In a recent paper, Juodis and Reese (2022, Journal of Business & Economic Statistics, 40, 1191–1203) (JR) show that the application of the CD test proposed by Pesaran (2004, General diagnostic tests for cross-sectional dependence in panels, CWPE 0435, Cambridge) to residuals from panels with latent factors results in over-rejection. They propose a randomized test statistic to correct for over-rejection, and add a screening component to achieve power. This article considers the same problem but from a different perspective and shows that the standard CD test remains valid if the latent factors are weak.
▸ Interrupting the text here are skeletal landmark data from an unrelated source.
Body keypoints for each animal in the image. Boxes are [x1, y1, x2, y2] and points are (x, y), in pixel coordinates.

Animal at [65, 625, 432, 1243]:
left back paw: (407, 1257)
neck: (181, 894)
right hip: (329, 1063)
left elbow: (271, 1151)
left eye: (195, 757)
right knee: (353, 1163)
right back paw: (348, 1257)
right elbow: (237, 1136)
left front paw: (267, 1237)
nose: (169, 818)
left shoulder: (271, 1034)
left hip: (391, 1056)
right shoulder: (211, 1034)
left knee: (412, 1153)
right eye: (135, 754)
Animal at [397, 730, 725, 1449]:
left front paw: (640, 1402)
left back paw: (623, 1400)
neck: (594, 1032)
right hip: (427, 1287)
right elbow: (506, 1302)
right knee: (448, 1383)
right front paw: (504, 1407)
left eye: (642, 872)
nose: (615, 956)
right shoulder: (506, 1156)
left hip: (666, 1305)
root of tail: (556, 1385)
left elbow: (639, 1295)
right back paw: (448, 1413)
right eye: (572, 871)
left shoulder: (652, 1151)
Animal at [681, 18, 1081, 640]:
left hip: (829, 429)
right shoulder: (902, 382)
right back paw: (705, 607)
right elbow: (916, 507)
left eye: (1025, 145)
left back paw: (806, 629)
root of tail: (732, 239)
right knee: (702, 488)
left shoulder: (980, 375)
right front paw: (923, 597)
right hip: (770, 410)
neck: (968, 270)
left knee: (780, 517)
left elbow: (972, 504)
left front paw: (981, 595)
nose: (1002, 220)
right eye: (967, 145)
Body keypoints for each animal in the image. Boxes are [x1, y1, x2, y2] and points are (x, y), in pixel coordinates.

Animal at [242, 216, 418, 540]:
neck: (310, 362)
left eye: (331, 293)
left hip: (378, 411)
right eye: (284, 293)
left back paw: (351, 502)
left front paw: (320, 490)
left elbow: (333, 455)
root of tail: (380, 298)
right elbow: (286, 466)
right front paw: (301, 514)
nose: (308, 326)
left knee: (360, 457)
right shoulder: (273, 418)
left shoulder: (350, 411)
A bias-corrected version, CD
$^{\ast}$, is proposed which is shown to be asymptotically standard normal under the null of error cross-sectional independence which has power against network-type alternatives. This result is shown to hold for pure latent factor models as well as for panel regression models with latent factors. The case where the errors are serially correlated is also considered. Small sample properties of the CD
$^{\ast}$ test are investigated by Monte Carlo experiments and are shown to have satisfactory small sample properties. In an empirical application, using the CD
$^{\ast}$ test, it is shown that there remains spatial error dependence in a panel data model for real house price changes across 377 Metropolitan Statistical Areas in the United States, even after the effects of latent factors are filtered out.